The 9th Air Refueling Squadron was activated in 1951, and has operated the Boeing KB-29 Superfortress, Boeing KC-97, and Boeing KC-135 Stratotanker, prior to its current air refueling equipment. It has been deployed worldwide, assisting in wartime, humanitarian, and peacekeeping efforts in often remote areas.
Mission
The 9th Air Refueling Squadron mobilizes and deploys twelve KC-10 aircraft and over 140 personnel and equipment to worldwide forward operating locations. It generates 24-hour-a-day strategic airlift and air refueling sorties supporting U.S. and allied forces during contingency operations. It trains aircrews to support and sustain Joint Chiefs of Staff directed missions. The 9th executes an 8,000+ flying hour program and a $580,000 budget.[3]
The squadron's aircrews remained behind to receive additional training at Peterson Field.[5] After The squadron's Lightnings went through modifications at Dallas, Texas, they were delivered to Newark Army Air Base, New Jersey for shipment to India. The pilots then boarded transport planes for flight to India.[6]
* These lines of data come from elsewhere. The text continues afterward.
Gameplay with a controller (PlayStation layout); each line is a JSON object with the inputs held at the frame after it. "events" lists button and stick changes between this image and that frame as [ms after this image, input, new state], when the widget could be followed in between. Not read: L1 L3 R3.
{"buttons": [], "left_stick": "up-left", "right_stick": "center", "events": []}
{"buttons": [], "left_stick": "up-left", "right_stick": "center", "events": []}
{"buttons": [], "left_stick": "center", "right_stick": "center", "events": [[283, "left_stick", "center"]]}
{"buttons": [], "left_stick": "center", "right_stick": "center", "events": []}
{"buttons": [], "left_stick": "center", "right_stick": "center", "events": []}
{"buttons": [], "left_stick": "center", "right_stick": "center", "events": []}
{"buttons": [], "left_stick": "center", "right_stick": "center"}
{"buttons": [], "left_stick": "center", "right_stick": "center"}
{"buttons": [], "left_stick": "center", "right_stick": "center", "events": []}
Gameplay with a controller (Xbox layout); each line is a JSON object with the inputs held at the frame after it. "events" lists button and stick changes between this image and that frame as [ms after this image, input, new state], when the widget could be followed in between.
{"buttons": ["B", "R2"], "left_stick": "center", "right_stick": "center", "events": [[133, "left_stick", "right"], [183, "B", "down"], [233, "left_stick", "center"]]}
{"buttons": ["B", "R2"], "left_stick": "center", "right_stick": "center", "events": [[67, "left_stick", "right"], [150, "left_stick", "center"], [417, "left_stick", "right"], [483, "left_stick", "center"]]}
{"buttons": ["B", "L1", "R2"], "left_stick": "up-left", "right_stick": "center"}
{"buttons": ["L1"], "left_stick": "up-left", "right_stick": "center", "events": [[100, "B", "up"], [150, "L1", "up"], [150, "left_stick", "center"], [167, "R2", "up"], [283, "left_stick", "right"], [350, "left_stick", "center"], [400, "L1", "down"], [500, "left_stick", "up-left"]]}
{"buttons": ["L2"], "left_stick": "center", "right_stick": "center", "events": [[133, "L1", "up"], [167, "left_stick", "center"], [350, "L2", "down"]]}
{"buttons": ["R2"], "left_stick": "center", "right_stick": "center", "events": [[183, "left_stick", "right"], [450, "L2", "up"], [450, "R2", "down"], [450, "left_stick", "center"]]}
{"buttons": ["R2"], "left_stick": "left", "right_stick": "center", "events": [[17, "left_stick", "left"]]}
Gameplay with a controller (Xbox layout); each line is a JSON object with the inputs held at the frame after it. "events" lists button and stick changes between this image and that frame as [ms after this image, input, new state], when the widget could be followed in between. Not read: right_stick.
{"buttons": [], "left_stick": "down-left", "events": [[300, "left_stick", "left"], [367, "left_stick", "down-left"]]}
Combat in China, Burma and India
The squadron did not arrive in India until late July, by which time it had been renamed the 9th Photographic Reconnaissance Squadron.[1] Despite the haste with which it had been sent to Karachi, India and its long ocean voyage, it was an even longer voyage for its F-4 Lightnings, which only began to arrive in September.[1][7] In the interim, the squadron's mechanics helped assemble Republic P-43 Lancer and Vultee P-66 Vanguard fighters for delivery to the Nationalist Chinese Air Force. However, this early in the war, techniques for sea transport of aircraft had not been developed and many of the squadron's aircraft had been damaged in preparing them for shipment. In particular, fuel tanks had not been fully drained causing severe deterioration of the self-sealing features, which resulted in the need for extensive work on the planes by the air depot at Agra.[6]
In October, the squadron sent a detachment to Kunming Airport, China to build and operate a photographic processing laboratory for the China Air Task Force. The detachment was augmented by four Lightnings in November.[1][5] The same month, the squadron moved to Chakulia Airfield, India, which was already the home of the 7th Bombardment Group, with the idea that the squadron could work with the 7th Group to provide prestrike and poststrike reconnaissance.[6] On 12 December, nearly five months after its official arrival in theater, the squadron flew its first combat reconnaissance mission over Burma.[5][d] Flights of squadron reconnaissance aircraft operated over a wide area of Burma, Thailand, and China until VJ Day, obtaining aerial photos and reconnaissance of enemy positions and targets for heavy bomber attacks in support of British and American forces.[1]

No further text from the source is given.